I am Not the Same

Jamie Smith of Lexington, Kentucky, is a rising Junior at Henry Clay High School and one of two Leaders of Tomorrow Awards from Hadassah, which awards a full scholarship to  young women to travel to Israel with Young Judaea’s teen summer programs.  She was introduced to Hadassah through her mother who is a past president of their local chapter. As one of only three Jewish students at her school, Jamie was excited about her opportunity to join Young Judaea’s ‘Discovery’ tour  to “explore her Judaism in the context of Israel and meet other Jewish teens who are leaders in their communities.”

I’ve been home for a while now – school has started, as will swimming soon – and my life has descended back into its usual chaotic routine, but I am not the same. Everything seems so unreal now, because for me, Israel was reality. I feel like I should be devoting all my time to advocating for Israel, but instead I spend every day sitting in a classroom learning material that seems of little importance compared to the war and conflict raging in the Middle East. I chat with my friends about homework and favorite teachers, but I constantly check my phone for the latest news about tunnels and cease fire proposals. My life and daily routine has taken on a new sense of smallness, its problems paling in comparison to those halfway around the world.

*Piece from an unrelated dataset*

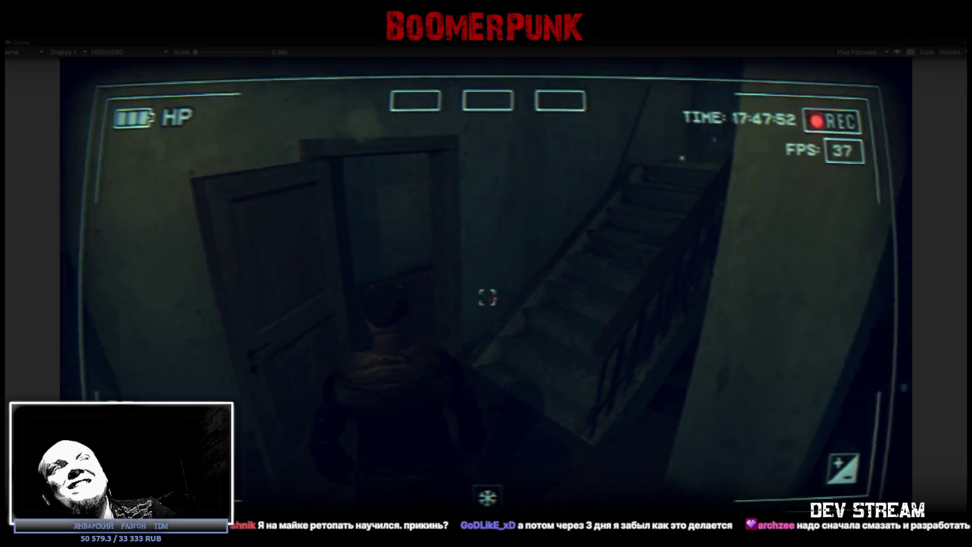
key(w)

So I guess you could say my relationship to Israel has changed. Most importantly, I understand what’s going on. That had always been my biggest barrier in the past- I knew the general everyone-hates-Israel idea, but I wasn’t informed about the specifics of each operation, or what had happened to break each attempt at a cease fire. I didn’t know how many rockets were being fired a day; I didn’t know the casualty counts from both sides, it just seemed so far removed from me that I didn’t bother spending time looking it up. That has changed. Now I care so much more than I used to about the safety of Israel. Near the end of the trip, my friends and I were talking about if we wanted to serve in the army. No one really wanted to, but we all agreed that if we served in an army it would be the IDF, not the United States army. It was an easy question to answer for all of us.

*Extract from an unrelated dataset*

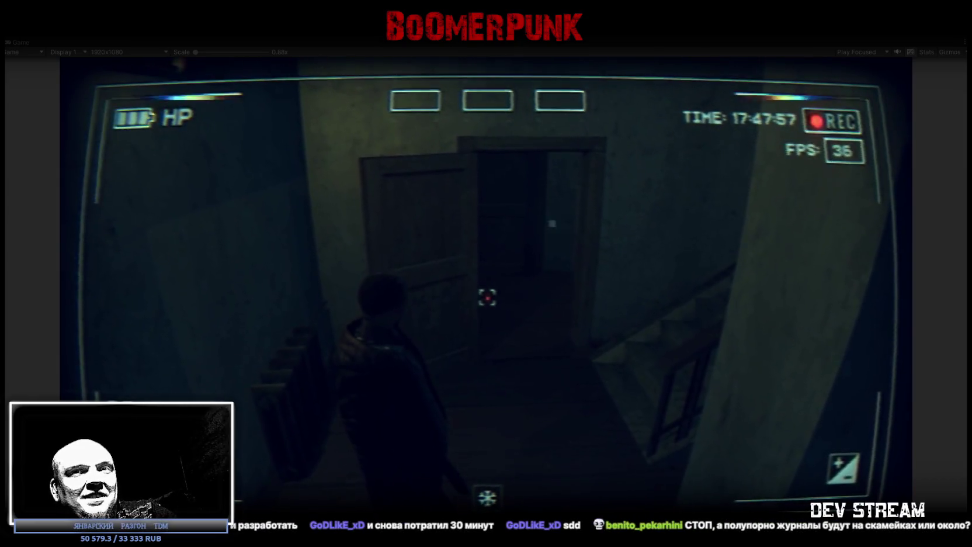
key(d)
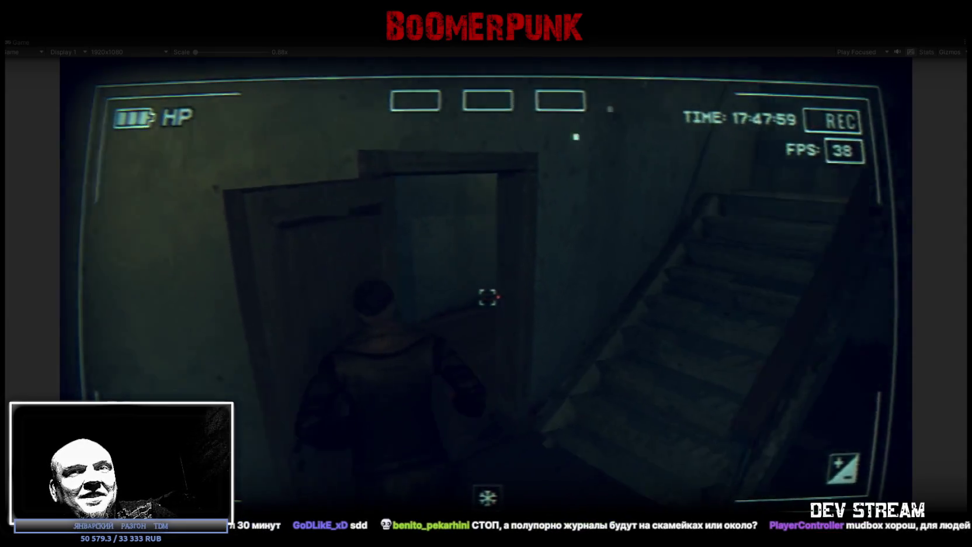
key(a)
key(w)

I miss Israel, and I do really want to go back. One of the main things I miss, though, is my friends. The bonds I developed in just a month are stronger than many of those I have here in Lexington, where I have lived my whole life. We have all been making every effort to see each other- planning college visits in cities where our friends live, visiting family near these cities-everything we can do to be close enough to see each other just for a little while. The amazing thing is that I know that if I need somewhere to stay in another city or town, I will always be able to find a friend who can help me out. Whether its New York, LA, Boston, or any other number of places around the country, there will be a familiar face there to greet me. Its so cool that I can say that I have friends from around the country- and even from a few other countries. The entire trip was an amazing opportunity to make friends that will last a lifetime.

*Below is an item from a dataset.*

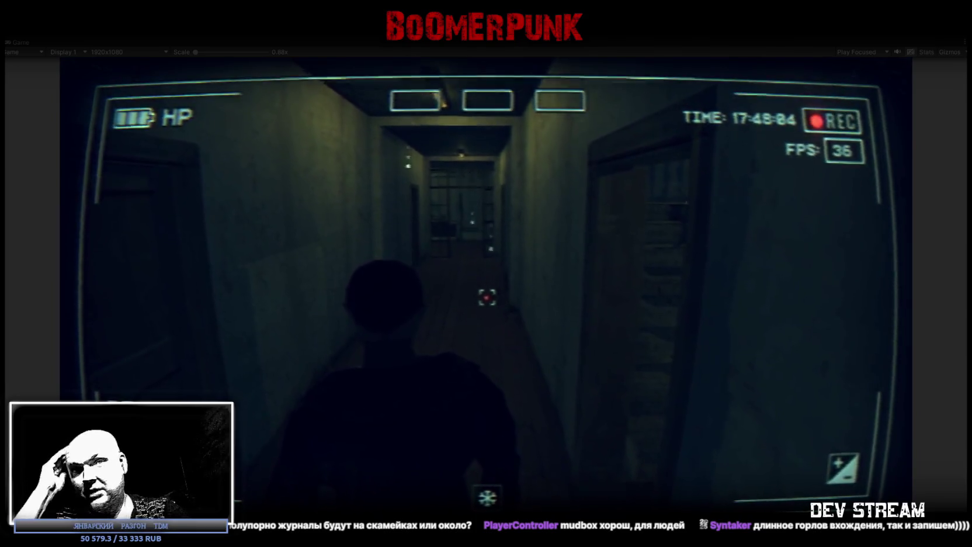
key(w)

Nitzachon impacted my life in so many ways, and I made memories that I will never forget. I love and care about Israel so much now, and I have tons of new friends who I know I will find a way to see again. I am so thankful to have had this opportunity to experience Israel in ways I never imagined. Though we didn’t get to see all of Israel, we really did have a true Israeli experience- probably even more so than we would have without the war. Even with all that ignored, I really will never forget my first time overseas, spent in a country I love with people I love.